● **Data to examine**
=-=-=-=-=

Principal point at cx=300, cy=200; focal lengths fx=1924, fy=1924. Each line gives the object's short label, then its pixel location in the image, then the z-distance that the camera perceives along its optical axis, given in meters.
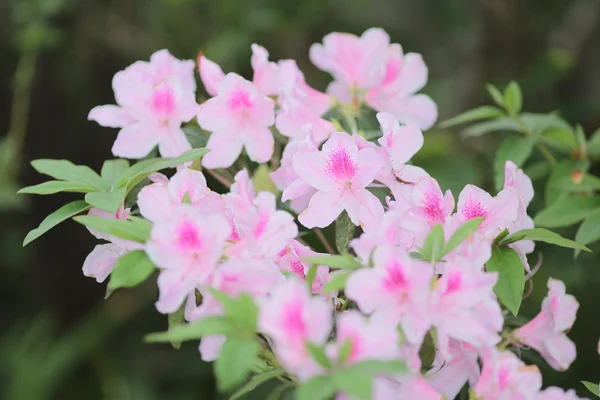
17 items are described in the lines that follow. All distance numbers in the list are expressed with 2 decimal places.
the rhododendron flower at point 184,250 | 0.97
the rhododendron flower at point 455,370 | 1.01
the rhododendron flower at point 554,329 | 1.06
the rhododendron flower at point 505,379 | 0.99
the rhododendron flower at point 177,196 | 1.00
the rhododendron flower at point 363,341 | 0.92
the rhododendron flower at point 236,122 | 1.09
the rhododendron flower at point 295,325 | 0.92
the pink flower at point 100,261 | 1.03
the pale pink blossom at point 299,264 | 1.02
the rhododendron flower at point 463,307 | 0.97
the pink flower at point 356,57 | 1.18
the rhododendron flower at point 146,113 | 1.11
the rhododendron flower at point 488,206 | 1.02
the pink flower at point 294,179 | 1.05
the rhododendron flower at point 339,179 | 1.03
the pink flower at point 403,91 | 1.17
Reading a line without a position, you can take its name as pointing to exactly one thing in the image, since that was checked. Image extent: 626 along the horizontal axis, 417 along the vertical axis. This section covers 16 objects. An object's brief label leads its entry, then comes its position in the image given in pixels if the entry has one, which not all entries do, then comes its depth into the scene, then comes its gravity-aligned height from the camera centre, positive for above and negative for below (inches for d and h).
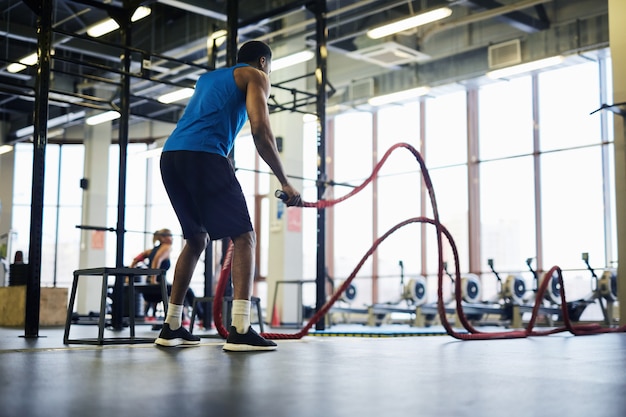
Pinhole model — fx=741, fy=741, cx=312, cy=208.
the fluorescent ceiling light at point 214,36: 293.8 +92.9
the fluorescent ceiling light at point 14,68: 483.2 +134.3
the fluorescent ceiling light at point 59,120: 604.4 +123.3
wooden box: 296.4 -15.0
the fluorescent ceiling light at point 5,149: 641.6 +104.9
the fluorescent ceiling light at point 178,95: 487.0 +116.6
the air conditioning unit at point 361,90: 530.1 +130.9
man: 133.7 +17.7
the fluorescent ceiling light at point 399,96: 478.9 +115.2
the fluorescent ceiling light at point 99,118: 540.0 +113.3
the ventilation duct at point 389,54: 443.2 +133.6
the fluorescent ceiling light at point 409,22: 339.9 +119.4
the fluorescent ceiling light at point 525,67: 423.8 +119.7
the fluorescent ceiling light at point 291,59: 402.0 +116.9
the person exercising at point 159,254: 342.6 +7.7
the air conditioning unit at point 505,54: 441.4 +130.7
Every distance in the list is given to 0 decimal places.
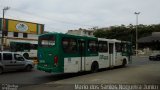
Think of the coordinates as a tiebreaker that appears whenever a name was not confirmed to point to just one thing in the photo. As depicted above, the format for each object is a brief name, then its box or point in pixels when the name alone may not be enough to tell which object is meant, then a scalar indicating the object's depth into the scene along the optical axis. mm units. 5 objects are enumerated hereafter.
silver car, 8639
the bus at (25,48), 17866
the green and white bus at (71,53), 7451
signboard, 26977
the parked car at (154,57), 19499
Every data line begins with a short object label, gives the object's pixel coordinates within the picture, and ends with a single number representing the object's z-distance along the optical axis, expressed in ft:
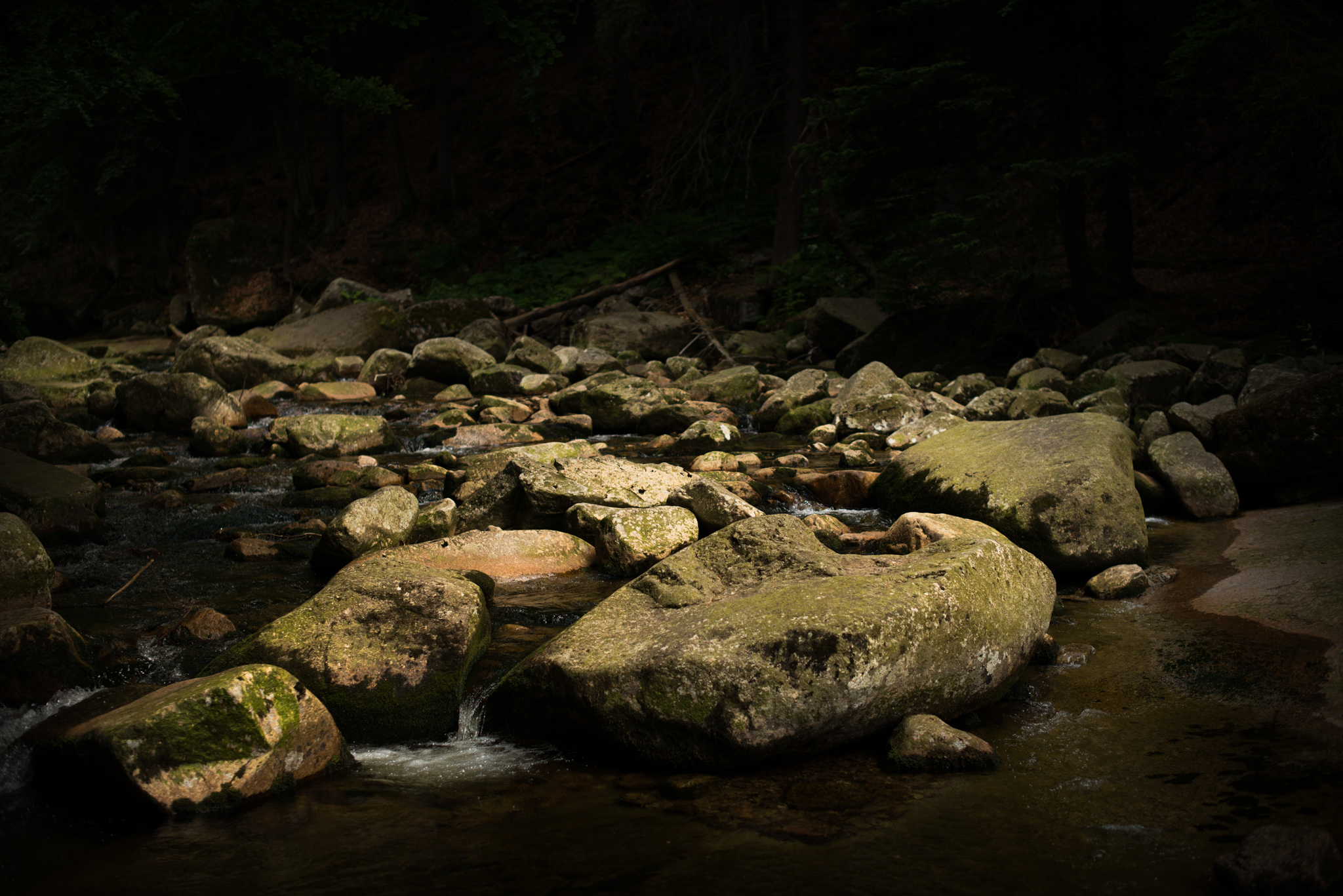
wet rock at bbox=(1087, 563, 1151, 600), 16.02
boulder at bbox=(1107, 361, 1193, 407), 30.71
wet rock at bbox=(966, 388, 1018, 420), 30.94
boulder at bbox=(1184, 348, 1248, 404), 29.12
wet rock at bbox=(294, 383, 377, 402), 42.45
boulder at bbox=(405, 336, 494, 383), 45.44
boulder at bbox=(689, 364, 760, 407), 39.81
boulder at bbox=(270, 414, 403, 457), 30.04
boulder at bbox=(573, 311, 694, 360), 52.65
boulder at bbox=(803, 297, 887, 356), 45.16
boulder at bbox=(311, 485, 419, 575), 18.33
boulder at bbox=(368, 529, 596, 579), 17.90
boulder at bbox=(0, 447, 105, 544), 19.93
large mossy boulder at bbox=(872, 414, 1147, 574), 17.08
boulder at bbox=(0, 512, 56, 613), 14.70
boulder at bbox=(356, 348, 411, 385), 46.85
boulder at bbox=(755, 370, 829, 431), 35.76
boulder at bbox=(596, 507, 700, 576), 18.28
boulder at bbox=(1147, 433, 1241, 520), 20.49
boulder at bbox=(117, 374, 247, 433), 35.40
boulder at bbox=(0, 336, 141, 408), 43.34
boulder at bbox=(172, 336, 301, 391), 44.32
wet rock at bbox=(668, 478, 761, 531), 19.54
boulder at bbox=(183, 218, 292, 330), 67.51
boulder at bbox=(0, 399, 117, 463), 28.55
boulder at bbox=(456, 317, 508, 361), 51.60
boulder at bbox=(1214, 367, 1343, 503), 18.97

=-=-=-=-=

Write out the lines from the start of the material to the line with "the pink flower at point 100,261 | 1.03", inclusive and exactly. Skip the pictures.

Principal point at cx=300, cy=200; focal lengths fx=1924, fy=1924. Each line gives the object's short label, then its pixel location in the image, then the z-distance that the camera perceives along its optical axis, given in meters.
17 items are described in the lines that follow. All distance numbers in the list are expressed with 2 decimal places.
the rhododendron flower at point 184,250 | 0.97
the rhododendron flower at point 455,370 | 1.01
the rhododendron flower at point 554,329 | 1.06
the rhododendron flower at point 505,379 | 0.99
the rhododendron flower at point 177,196 | 1.00
the rhododendron flower at point 363,341 | 0.92
the rhododendron flower at point 236,122 | 1.09
the rhododendron flower at point 295,325 | 0.92
the pink flower at point 100,261 | 1.03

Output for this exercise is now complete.